The film gathers together several of the many Lee imitators who sprang up after the icon's death (including Dragon Lee, Bruce Le and Bruce Lai), alongside performers from the real Lee's films and other veterans of the Hong Kong movie industry. It has been called "The Mount Rushmore of Bruceploitation films".

==Synopsis==
On July 20, 1973 (immediately after the death of Bruce Lee in Hong Kong), Colonel Colin of the Special Branch of Investigations asks Professor Lucas, a brilliant scientist, to take samples of the late master's brain tissue. Using these samples, Lucas creates three perfect clones of Lee: Bruce Lee #1, Bruce Lee #2, and Bruce Lee #3. They are trained in martial arts by Bolo Yeung and Chiang Tao. The mission of the clones is to fight crime in Southeast Asia.

Bruce Lee #1 goes undercover as an actor for a corrupt, gold-smuggling producer who plans to have him die on camera. Meanwhile, the other two clones go to Thailand where they meet up with Chuck Lee Sing, a local SBI agent who is not a clone but who also resembles Bruce Lee. They have been assigned to kill Dr. Ngai, a mad scientist who is plotting to take over the world with his army of bronze automatons: men whose skin turns to metal when they are injected with Ngai's special formula.

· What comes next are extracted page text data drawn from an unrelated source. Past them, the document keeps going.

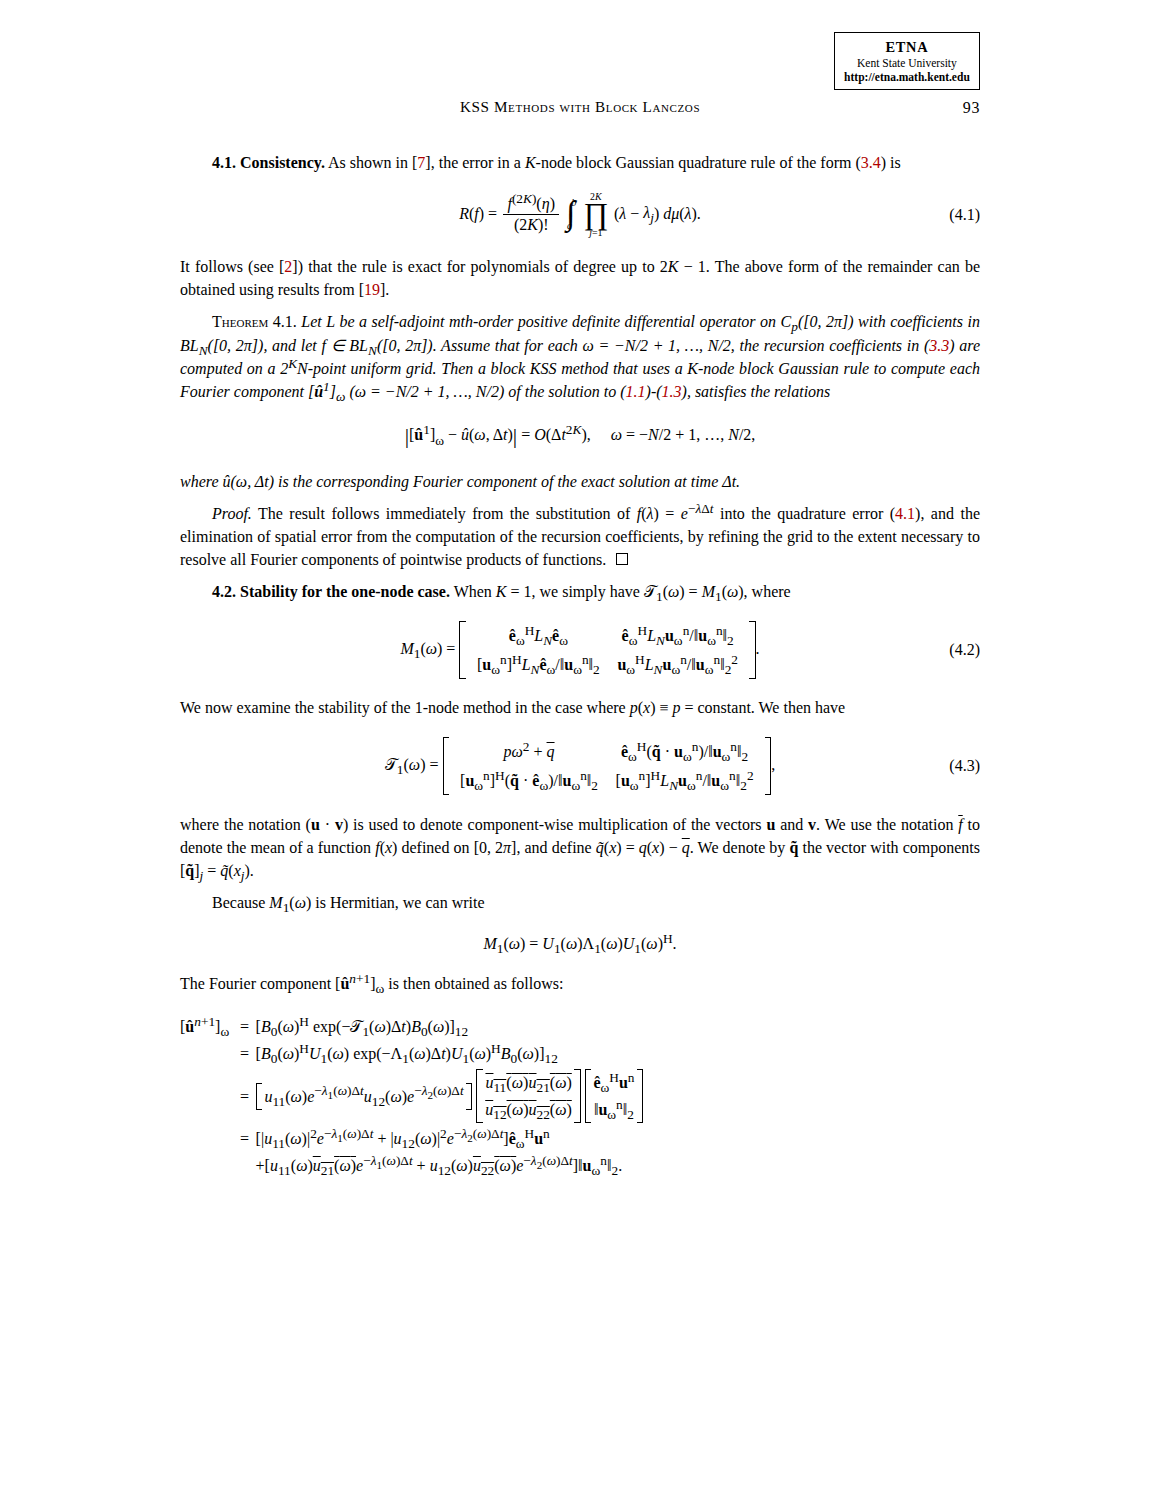ETNA
Kent State University
http://etna.math.kent.edu
KSS Methods with Block Lanczos 93
4.1. Consistency. As shown in [7], the error in a K-node block Gaussian quadrature rule of the form (3.4) is
R(f) = f(2K)(η)(2K)! b∫a 2K∏j=1 (λ − λj) dμ(λ). (4.1)
It follows (see [2]) that the rule is exact for polynomials of degree up to 2K − 1. The above form of the remainder can be obtained using results from [19].
Theorem 4.1. Let L be a self-adjoint mth-order positive definite differential operator on Cp([0, 2π]) with coefficients in BLN([0, 2π]), and let f ∈ BLN([0, 2π]). Assume that for each ω = −N/2 + 1, …, N/2, the recursion coefficients in (3.3) are computed on a 2KN-point uniform grid. Then a block KSS method that uses a K-node block Gaussian rule to compute each Fourier component [û1]ω (ω = −N/2 + 1, …, N/2) of the solution to (1.1)-(1.3), satisfies the relations
|[û1]ω − û(ω, Δt)| = O(Δt2K), ω = −N/2 + 1, …, N/2,
where û(ω, Δt) is the corresponding Fourier component of the exact solution at time Δt.
Proof. The result follows immediately from the substitution of f(λ) = e−λ Δt into the quadrature error (4.1), and the elimination of spatial error from the computation of the recursion coefficients, by refining the grid to the extent necessary to resolve all Fourier components of pointwise products of functions.
4.2. Stability for the one-node case. When K = 1, we simply have 𝒯1(ω) = M1(ω), where
M1(ω) =
| ê ω H L N ê ω | ê ω H L N u ω n /‖ u ω n ‖ 2 |
| [ u ω n ] H L N ê ω /‖ u ω n ‖ 2 | u ω H L N u ω n /‖ u ω n ‖ 2 2 |
. (4.2)
We now examine the stability of the 1-node method in the case where p(x) ≡ p = constant. We then have
𝒯1(ω) =
| pω 2 + q | ê ω H ( q̃ · u ω n )/‖ u ω n ‖ 2 |
| [ u ω n ] H ( q̃ · ê ω )/‖ u ω n ‖ 2 | [ u ω n ] H L N u ω n /‖ u ω n ‖ 2 2 |
, (4.3)
where the notation (u · v) is used to denote component-wise multiplication of the vectors u and v. We use the notation f to denote the mean of a function f(x) defined on [0, 2π], and define q̃(x) = q(x) − q. We denote by q̃ the vector with components [q̃]j = q̃(xj).
Because M1(ω) is Hermitian, we can write
M1(ω) = U1(ω)Λ1(ω)U1(ω)H.
The Fourier component [ûn+1]ω is then obtained as follows:
| [ û n +1 ] ω | = | [ B 0 ( ω ) H exp(−𝒯 1 ( ω )Δ t ) B 0 ( ω )] 12 |
| | = | [ B 0 ( ω ) H U 1 ( ω ) exp(−Λ 1 ( ω )Δ t ) U 1 ( ω ) H B 0 ( ω )] 12 |
| | = | / u 11 ( ω ) e − λ 1 ( ω )Δ t / u 12 ( ω ) e − λ 2 ( ω )Δ t / / u 11 ( ω ) / u 21 ( ω ) / / u 12 ( ω ) / u 22 ( ω ) / / ê ω H u n / / ‖ u ω n ‖ 2 / |
| | = | [/ u 11 ( ω )/ 2 e − λ 1 ( ω )Δ t + / u 12 ( ω )/ 2 e − λ 2 ( ω )Δ t ] ê ω H u n |
| | | +[ u 11 ( ω ) u 21 ( ω ) e − λ 1 ( ω )Δ t + u 12 ( ω ) u 22 ( ω ) e − λ 2 ( ω )Δ t ]‖ u ω n ‖ 2 . |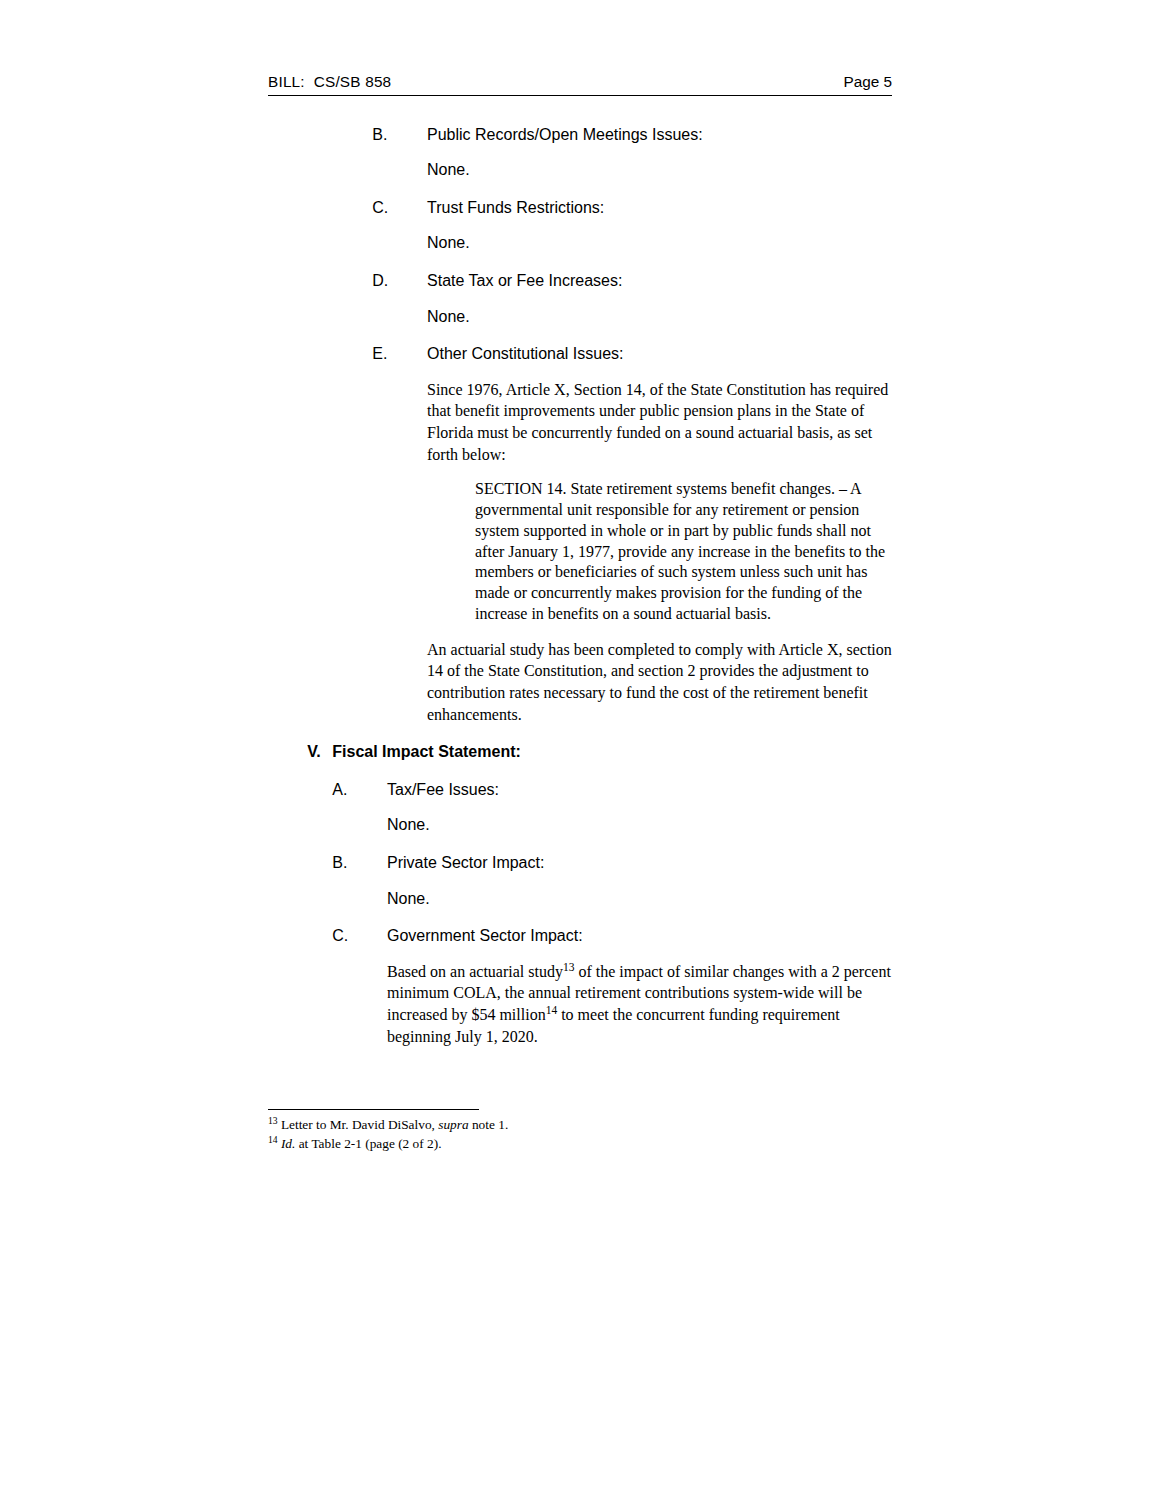BILL: CS/SB 858 Page 5
B.
Public Records/Open Meetings Issues:
None.
C.
Trust Funds Restrictions:
None.
D.
State Tax or Fee Increases:
None.
E.
Other Constitutional Issues:
Since 1976, Article X, Section 14, of the State Constitution has required that benefit improvements under public pension plans in the State of Florida must be concurrently funded on a sound actuarial basis, as set forth below:
SECTION 14. State retirement systems benefit changes. – A governmental unit responsible for any retirement or pension system supported in whole or in part by public funds shall not after January 1, 1977, provide any increase in the benefits to the members or beneficiaries of such system unless such unit has made or concurrently makes provision for the funding of the increase in benefits on a sound actuarial basis.
An actuarial study has been completed to comply with Article X, section 14 of the State Constitution, and section 2 provides the adjustment to contribution rates necessary to fund the cost of the retirement benefit enhancements.
V.
Fiscal Impact Statement:
A.
Tax/Fee Issues:
None.
B.
Private Sector Impact:
None.
C.
Government Sector Impact:
Based on an actuarial study13 of the impact of similar changes with a 2 percent minimum COLA, the annual retirement contributions system-wide will be increased by $54 million14 to meet the concurrent funding requirement beginning July 1, 2020.
13 Letter to Mr. David DiSalvo, supra note 1.
14 Id. at Table 2-1 (page (2 of 2).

The clones successfully complete their missions and return to Hong Kong. But Professor Lucas, disgruntled because he feels he was not properly rewarded by the SBI for creating the clones, pits them against one another. The professor's female assistants stop the three clones from fighting amongst themselves, and Lucas sends out a small army of men to dispatch the clones. By the end of the film, Bruce Lee #3 has been killed—but so have all of Professor Lucas's henchmen (including the two kung-fu instructors, both defeated by Bruce Lee 1). Bruce Lee #2 finishes off Lucas's personal bodyguard and the professor is arrested.

==Cast==
- Dragon Lee as Bruce Lee 1
- Bruce Le as Bruce Lee 2
- Bruce Lai as Bruce Lee 3
- Jon T. Benn as Professor Lucas
- Andy Hannah as Colonel Colin
- Bruce Thai as Chuck Lee Sing
- Bolo Yeung
- Chiang Tao

==Reaction==
On the website Kung Fu Cinema, Mark Pollard sums up much of the appeal of the film, writing:"Clones of Bruce Lee is the Plan 9 from Outer Space of Hong Kong cinema. It's the very definition of bad filmmaking and sleazy exploitation. Expect to witness mad scientists bent on world domination, death rays, bronzemen, and naked women frolicking on the beach. Despite some decent kung fu action, particularly with Bolo, it's so bad you'll laugh or turn it off."

A review on the website The Bad Movie Report finds it less enjoyable:"Although the Lee-alikes are in superb shape, and certainly know their Lee chops, there is a deadening sameness about the fight scenes that eventually robs the movie of all joy; this flick is, after all, 95% fight scenes. I've always preferred the swordplay-oriented kung fu movies- the more weapons, and the more bizarre, the better. Let's face it, the numerous styles notwithstanding (and there are several on display), there are only so many ways to aim a blow at your opponent and only so many ways to block that blow. Without a good fight coordinator, like Lee himself, Jimmy Wang Yu, Samo Hung or a host of others, after forty-five minutes of the same fight over and over, each subsequent fight becomes the kinetic equivalent of white noise: your mind more or less goes on vacation."

==Production notes==
The Clones of Bruce Lee contains the only fight scene between Bruce Le and Dragon Lee.

Jon T. Benn, who plays Professor Lucas and is familiar to Bruce Lee fans as the mob boss from Way of the Dragon, later appeared as an American businessman in Jet Li's film Fearless.

This film is one of several appearances in the Bruceploitation subgenre for Bolo Yeung, who won fame for his portrayal of the muscular villain Bolo in Bruce Lee's Enter The Dragon.